Durante a greve, os policiais não se limitaram a paralisar os trabalhos, pois mobilizaram diversos setores da sociedade em torno dos fundamentos da paralisação. Em vários pontos do país, a questão da apropriação do trabalho imaterial foi levada em reuniões com Promotores de Justiça, Procuradores da República, Assembleias Legislativas, Câmara Municipais, Associações Comerciais, entre outras.Todas essas ações eram fotografadas e divulgadas no grupo do Facebook, o que inspirava outros policiais e davam fôlego ao movimento.
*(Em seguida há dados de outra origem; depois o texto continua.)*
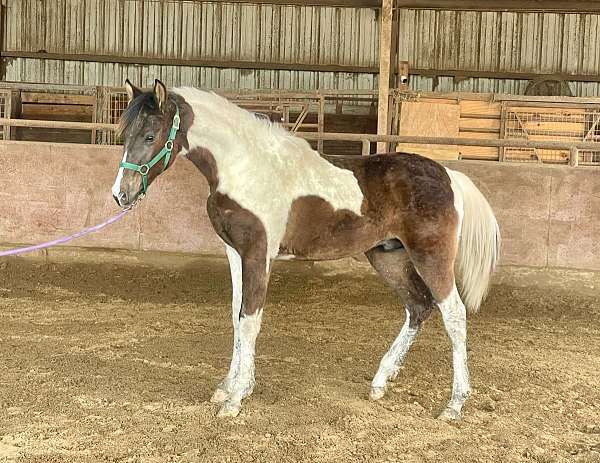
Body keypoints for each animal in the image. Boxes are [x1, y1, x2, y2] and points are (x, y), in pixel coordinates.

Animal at [110, 81, 500, 422]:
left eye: (150, 136)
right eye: (125, 136)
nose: (121, 194)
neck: (246, 167)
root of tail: (448, 175)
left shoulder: (258, 254)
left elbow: (250, 320)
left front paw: (236, 398)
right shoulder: (234, 253)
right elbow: (236, 316)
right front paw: (228, 386)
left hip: (431, 257)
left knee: (454, 315)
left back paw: (454, 405)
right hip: (387, 256)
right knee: (418, 306)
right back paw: (379, 382)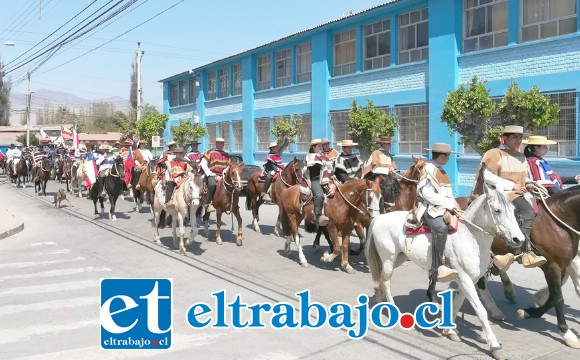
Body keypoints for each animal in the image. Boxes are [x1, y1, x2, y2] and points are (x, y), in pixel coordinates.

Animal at [368, 186, 524, 360]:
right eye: (497, 210)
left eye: (514, 210)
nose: (519, 239)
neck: (470, 237)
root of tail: (379, 218)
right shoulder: (465, 279)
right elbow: (481, 311)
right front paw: (495, 346)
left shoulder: (468, 280)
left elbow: (457, 303)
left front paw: (450, 330)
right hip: (389, 258)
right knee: (386, 281)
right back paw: (394, 310)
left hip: (399, 258)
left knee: (381, 278)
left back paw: (378, 296)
Entre os policiais, comentava-se que os delegados estavam preocupados com a força do movimento, com a penetração do discurso a respeito das atribuições e com a redução das operações policiais. Entretanto, apesar da força dessa greve, no dia 21/09/2012, o Superior Tribunal de Justiça (STJ), decidiu pela legalidade da greve, impondo, no entanto, rígidas condições relativas ao percentual mínimo de efetivo a realizar as atividades desenvolvidas pela PF (TELLES, 2012). Assim, apesar de considerada legal, as condições impostas inviabilizaram a continuidade do movimento.

Em que pese o encerramento formal da greve dia 15 de outubro de 2012, a proposta de reajuste salarial oferecida pelo governo foi rejeitada, dando-se continuidade a um longo e também desgastante processo de negociação, que durou quase dois anos.